Maden bölgesine giderim. Orda kömür kendiliğinden sahada yanar. Onun kokusunu çekerim. Derim ki “ne güzel kokuyor!” İşçiler de der ki bana “yahu sen aptal mısın? Hiç kömür güzel kokar mı?” “Siz yanlış anlıyorsunuz onun kokusunu. O ekmeğin kokusudur” derim ben. Bu sarı baret odur. Ekmektir bu. Rızıktır…
Dayanışma TV’nin son yayınladığı belgesel “Sarı Baret” oldu. Şimdiden binlerce emekçiye ulaşan bu kısa belgesel, yüreklerimize kazındı.

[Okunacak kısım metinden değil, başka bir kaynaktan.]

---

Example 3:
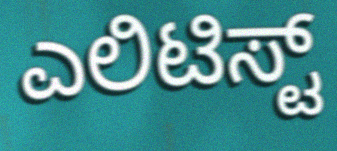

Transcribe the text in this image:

ಎಲಿಟಿಸ್ಟ್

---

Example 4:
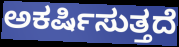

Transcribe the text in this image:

ಅಕರ್ಷಿಸುತ್ತದೆ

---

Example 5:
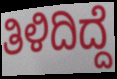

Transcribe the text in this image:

ತಿಳಿದಿದ್ದೆ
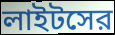
লাইটসের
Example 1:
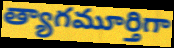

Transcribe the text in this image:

త్యాగమూర్తిగా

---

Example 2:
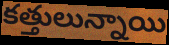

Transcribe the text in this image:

కత్తులున్నాయి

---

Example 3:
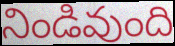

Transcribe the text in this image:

నిండివుంది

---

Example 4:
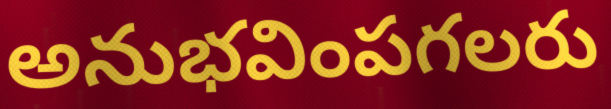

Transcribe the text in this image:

అనుభవింపగలరు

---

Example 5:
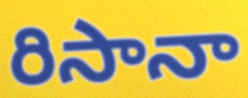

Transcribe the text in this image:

రిసానా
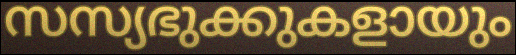
സസ്യഭുക്കുകളായും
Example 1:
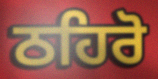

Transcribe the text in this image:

ਠਹਿਰੋ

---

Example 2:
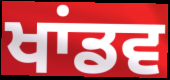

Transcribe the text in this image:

ਖਾਂਡਵ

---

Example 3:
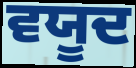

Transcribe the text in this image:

ਵਯੂਦ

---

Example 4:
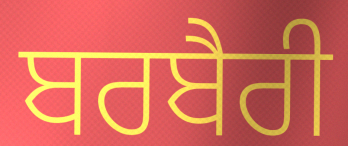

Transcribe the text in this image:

ਬਰਬੈਰੀ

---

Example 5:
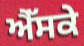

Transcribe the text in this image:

ਐੱਸਕੇ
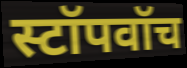
स्टॉपवॉच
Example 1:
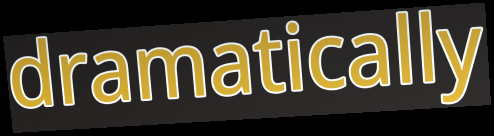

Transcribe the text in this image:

dramatically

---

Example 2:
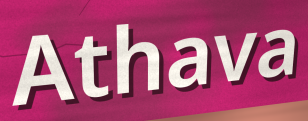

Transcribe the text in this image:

Athava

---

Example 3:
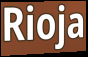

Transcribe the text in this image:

Rioja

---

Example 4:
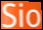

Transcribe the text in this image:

Sio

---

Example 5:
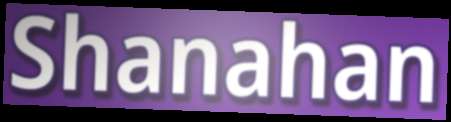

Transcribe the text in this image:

Shanahan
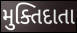
મુક્તિદાતા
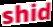
shid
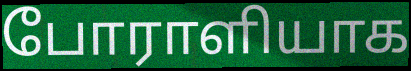
போராளியாக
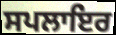
ਸਪਲਾਇਰ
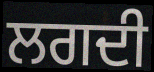
ਲਗਦੀ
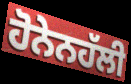
ਹੋਨੇਨਹੱਲੀ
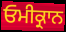
ਓਮੀਕ੍ਰਾਨ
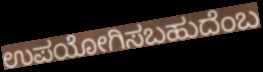
ಉಪಯೋಗಿಸಬಹುದೆಂಬ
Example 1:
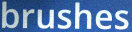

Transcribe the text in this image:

brushes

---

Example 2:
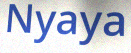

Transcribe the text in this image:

Nyaya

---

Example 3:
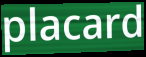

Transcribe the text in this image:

placard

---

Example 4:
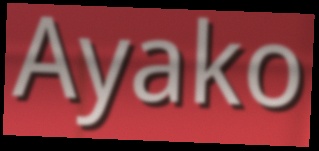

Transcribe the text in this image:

Ayako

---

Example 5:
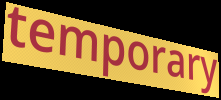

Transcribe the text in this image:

temporary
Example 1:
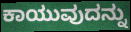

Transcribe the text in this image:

ಕಾಯುವುದನ್ನು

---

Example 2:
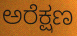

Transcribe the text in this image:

ಅರೆಕ್ಷಣ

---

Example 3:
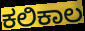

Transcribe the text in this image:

ಕಲಿಕಾಲ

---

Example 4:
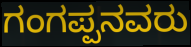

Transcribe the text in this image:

ಗಂಗಪ್ಪನವರು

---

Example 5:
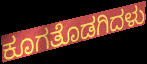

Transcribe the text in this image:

ಕೂಗತೊಡಗಿದಳು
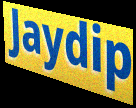
Jaydip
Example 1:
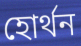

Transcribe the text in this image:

হোর্থন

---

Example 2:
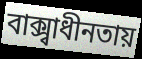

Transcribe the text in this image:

বাক্স্বাধীনতায়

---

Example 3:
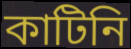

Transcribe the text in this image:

কাটিনি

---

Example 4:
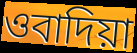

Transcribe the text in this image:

ওবাদিয়া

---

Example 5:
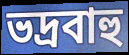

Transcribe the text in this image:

ভদ্রবাহু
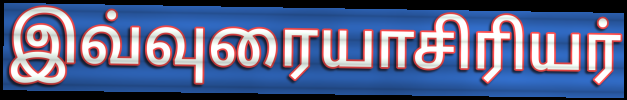
இவ்வுரையாசிரியர்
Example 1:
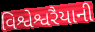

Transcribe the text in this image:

વિશ્વેશ્વરૈયાની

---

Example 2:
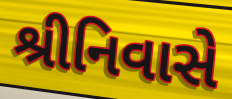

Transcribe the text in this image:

શ્રીનિવાસે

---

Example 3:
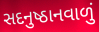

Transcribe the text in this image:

સદનુષ્ઠાનવાળું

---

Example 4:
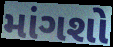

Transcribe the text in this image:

માંગશો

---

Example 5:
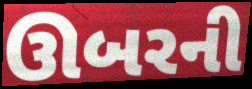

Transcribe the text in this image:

ઊબરની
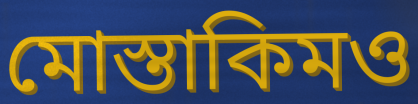
মোস্তাকিমও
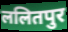
ललितपुर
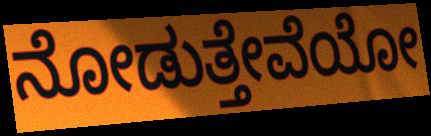
ನೋಡುತ್ತೇವೆಯೋ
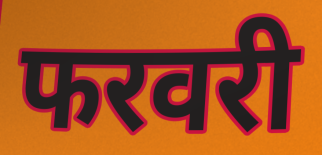
फरवरी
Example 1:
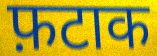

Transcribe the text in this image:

फ़टाक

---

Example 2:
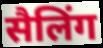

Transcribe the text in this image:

सैलिंग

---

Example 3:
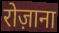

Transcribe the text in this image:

रोज़ाना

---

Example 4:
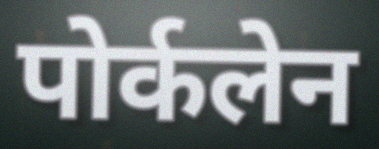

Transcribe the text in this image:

पोर्कलेन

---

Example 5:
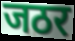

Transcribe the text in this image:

जठर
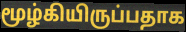
மூழ்கியிருப்பதாக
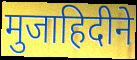
मुजाहिदीने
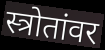
स्त्रोतांवर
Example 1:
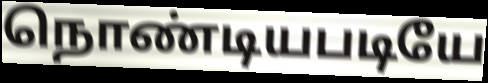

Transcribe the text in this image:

நொண்டியபடியே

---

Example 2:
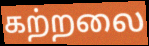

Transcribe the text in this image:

கற்றலை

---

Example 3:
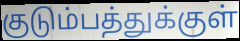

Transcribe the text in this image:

குடும்பத்துக்குள்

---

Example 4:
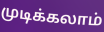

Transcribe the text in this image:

முடிக்கலாம்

Sarı baretin onlar için ne ifade ettiğini anlatıyor işçiler, eşler, çocuklar. Sarı baret onların kimliği olmuş artık. Eziyetli işlerinde çalışırken sarı baret var. Kazalar geçirdiklerinde sarı baret var. Sakat kaldıklarında sarı baret var. Öldüklerinde sarı baret var. Hak aradıklarında sarı baret var. Sarı baretin özellikle de mücadelenin simgesi haline gelmesi pek kızdırmış maden patronlarını. Jandarmayı, polisi işçi ailelerinin üstüne salan patronlar; sarı baretlerle yürünmesini engellemek istemiş. İşçiler hiç bırakır mı baretlerini! “Yaşatmadınız ki öldürün ama bırakmayız baretleri” demişler.

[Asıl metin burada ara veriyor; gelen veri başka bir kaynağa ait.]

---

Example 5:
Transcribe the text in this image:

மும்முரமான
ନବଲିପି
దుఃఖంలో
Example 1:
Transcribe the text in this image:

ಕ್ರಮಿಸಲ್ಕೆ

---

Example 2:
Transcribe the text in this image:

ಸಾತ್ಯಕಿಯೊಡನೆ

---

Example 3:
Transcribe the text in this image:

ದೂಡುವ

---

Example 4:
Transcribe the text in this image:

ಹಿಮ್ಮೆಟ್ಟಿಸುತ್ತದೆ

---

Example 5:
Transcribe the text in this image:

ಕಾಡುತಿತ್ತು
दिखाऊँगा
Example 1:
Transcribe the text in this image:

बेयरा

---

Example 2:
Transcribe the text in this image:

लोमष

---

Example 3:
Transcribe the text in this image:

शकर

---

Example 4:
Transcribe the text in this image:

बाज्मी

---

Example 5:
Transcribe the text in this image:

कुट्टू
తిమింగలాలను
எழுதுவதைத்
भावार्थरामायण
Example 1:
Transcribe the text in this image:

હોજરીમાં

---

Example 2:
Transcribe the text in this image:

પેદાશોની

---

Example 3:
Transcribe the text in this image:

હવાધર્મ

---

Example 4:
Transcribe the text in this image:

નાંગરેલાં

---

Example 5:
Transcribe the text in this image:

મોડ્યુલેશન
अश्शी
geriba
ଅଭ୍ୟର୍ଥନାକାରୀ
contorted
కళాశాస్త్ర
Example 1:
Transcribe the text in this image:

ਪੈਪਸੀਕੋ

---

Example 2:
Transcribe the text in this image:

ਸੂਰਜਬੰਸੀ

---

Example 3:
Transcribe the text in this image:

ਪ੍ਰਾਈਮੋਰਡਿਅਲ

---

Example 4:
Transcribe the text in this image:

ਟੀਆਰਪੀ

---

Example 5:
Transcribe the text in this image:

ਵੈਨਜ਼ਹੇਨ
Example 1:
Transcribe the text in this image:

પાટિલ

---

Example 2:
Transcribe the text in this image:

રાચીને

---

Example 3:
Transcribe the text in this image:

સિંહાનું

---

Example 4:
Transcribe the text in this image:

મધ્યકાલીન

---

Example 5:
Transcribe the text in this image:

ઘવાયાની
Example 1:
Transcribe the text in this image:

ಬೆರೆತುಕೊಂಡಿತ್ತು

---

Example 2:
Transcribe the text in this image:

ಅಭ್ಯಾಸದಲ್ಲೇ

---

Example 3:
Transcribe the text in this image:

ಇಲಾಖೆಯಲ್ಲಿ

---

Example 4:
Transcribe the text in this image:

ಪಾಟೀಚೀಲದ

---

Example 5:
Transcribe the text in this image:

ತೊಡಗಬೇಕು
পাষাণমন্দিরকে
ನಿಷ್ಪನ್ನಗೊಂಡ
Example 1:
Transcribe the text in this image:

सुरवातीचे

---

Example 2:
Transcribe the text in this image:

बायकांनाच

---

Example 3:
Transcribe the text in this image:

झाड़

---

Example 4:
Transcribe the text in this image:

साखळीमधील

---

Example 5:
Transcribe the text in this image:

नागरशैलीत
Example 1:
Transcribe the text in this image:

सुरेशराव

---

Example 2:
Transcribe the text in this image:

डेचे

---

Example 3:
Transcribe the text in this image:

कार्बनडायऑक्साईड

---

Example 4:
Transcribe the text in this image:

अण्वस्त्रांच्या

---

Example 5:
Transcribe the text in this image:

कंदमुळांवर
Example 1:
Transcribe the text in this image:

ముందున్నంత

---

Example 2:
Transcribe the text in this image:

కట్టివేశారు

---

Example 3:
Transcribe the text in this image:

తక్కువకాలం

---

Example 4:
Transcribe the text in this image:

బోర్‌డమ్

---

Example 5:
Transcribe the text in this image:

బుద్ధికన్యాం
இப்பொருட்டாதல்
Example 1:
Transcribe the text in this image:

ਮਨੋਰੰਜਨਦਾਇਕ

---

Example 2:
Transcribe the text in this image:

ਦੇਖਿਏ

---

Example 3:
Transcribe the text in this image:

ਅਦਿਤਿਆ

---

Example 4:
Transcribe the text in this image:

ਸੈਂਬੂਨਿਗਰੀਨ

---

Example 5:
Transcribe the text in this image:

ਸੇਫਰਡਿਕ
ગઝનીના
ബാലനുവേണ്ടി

Yaşamamışlar gerçekten. Onların hayatları, acı hikâyelerle bezenmiş. Başlarından geçenleri anmak hâlâ büyük acı veriyor, hâlâ içlerini yakıyor. İzlerken görüyoruz ki kendilerini tutmaya çalışıyorlar; sözlerini tamamlamaya çalışıyorlar ama… Boğazları düğümleniyor, sesleri titriyor, yaşlı gözlerini kaçırıyorlar. Maden işçisinin kaderi, madenci eşinin de çocuklarının da ana-babalarının da kaderi oluyor. Hem sadece yoksulluklarına, acılarına ortak değiller. Mücadele azmine, direncine, sabrına, kararlılığına da ortaklar.

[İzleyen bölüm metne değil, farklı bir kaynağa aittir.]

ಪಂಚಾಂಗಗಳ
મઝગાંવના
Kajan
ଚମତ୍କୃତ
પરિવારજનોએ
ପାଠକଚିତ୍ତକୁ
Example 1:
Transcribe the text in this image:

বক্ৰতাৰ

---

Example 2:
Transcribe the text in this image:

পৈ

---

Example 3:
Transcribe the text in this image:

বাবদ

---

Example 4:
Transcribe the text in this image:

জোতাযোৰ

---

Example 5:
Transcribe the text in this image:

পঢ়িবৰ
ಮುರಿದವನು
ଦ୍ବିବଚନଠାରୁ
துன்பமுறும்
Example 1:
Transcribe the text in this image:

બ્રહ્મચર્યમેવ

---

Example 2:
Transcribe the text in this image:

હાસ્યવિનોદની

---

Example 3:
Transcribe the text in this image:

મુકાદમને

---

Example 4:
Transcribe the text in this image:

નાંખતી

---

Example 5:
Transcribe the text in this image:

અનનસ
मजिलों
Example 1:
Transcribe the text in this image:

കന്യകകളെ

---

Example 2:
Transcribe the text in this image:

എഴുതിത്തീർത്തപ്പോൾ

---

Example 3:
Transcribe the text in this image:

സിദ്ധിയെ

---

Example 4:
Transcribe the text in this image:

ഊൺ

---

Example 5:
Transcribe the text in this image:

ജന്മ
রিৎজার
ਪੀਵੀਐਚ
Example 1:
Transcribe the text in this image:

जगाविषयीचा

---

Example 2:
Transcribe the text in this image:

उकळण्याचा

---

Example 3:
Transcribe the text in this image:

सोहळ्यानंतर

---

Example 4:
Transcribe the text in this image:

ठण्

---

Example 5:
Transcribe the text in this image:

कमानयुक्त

Madenci eşleri, o kadınlar, görenleri hayran bırakıyor. Dağ gibi duruyorlar eşlerinin yanında. En önde yürüyorlar hak mücadelesinde. İşverenin itlerine kafa tutuyorlar. Saldırıya da uğrasalar, gaza da boğulsalar geri adım atmıyorlar. Korkmuyorlar! Evlatlarını da yanlarına katıp yürüyorlar.
Hele o çocuklar… Zengin bebelerine hiç benzemiyorlar; zehir gibiler. İşçi-işveren arasındaki sınıfsal ayrımı da iktidarın pozisyonuyla kendi yaşadıkları arasındaki bağlantıyı da çözmüşler. Görseniz bağrınıza basmak istersiniz o pırıl pırıl çocukları. Belli ki anne-babaları çok iyi yetiştirmiş, çok sevmiş. Birbirlerine nasıl sahip çıktıkları, her şeyi nasıl paylaşmak istedikleri hemen fark ediliyor. En küçükleri bir bebek. Babası tazminatını alabilirse ona gofret alacağını söylüyor. O da “ablaya da alacak mısın?” diye soruyor kendi lisanınca.
Babalar öylesine acıya boğulmuş ki ekmek diye çıktıkları yolda bin dert daha edinmişler. Gözlerini kaybettiği için bebeğini hiç göremeyecek olan babanın, ayaklarını kaybettiği için çocuklarının onu koşturarak karşılamayacağını anlatan babanın, telefonunda kayıtlı tüm arkadaşlarını toprağa veren babanın kaybedecek bir şeyi kalmamış.
İşverenin yaptığı tek iyi şey zalimliğini, nefretini, ruhundaki sefilliği açık etmesidir. Bunun da katkısıyla işçiler gayet net. Tüm imkânıyla işçilere ve ailelerine saldıran patronların korkulu rüyası gerçekleşiyor. Yoksulluğa, açlığa, ölüme layık görülen, tekmelenen işçiler birleşiyor!
Dayanışma TV’nin hazırladığı bu belgesel nasıldı derseniz, sadece izleyin derim; anlatamam. Neler var, neler… Orası gerçek dünya. Orada her konu büyük. Ufak tefek sorunların lafı olmuyor. Bu belgesel, bize bir trajedi sunmuyor. Kesinlikle, umutlu!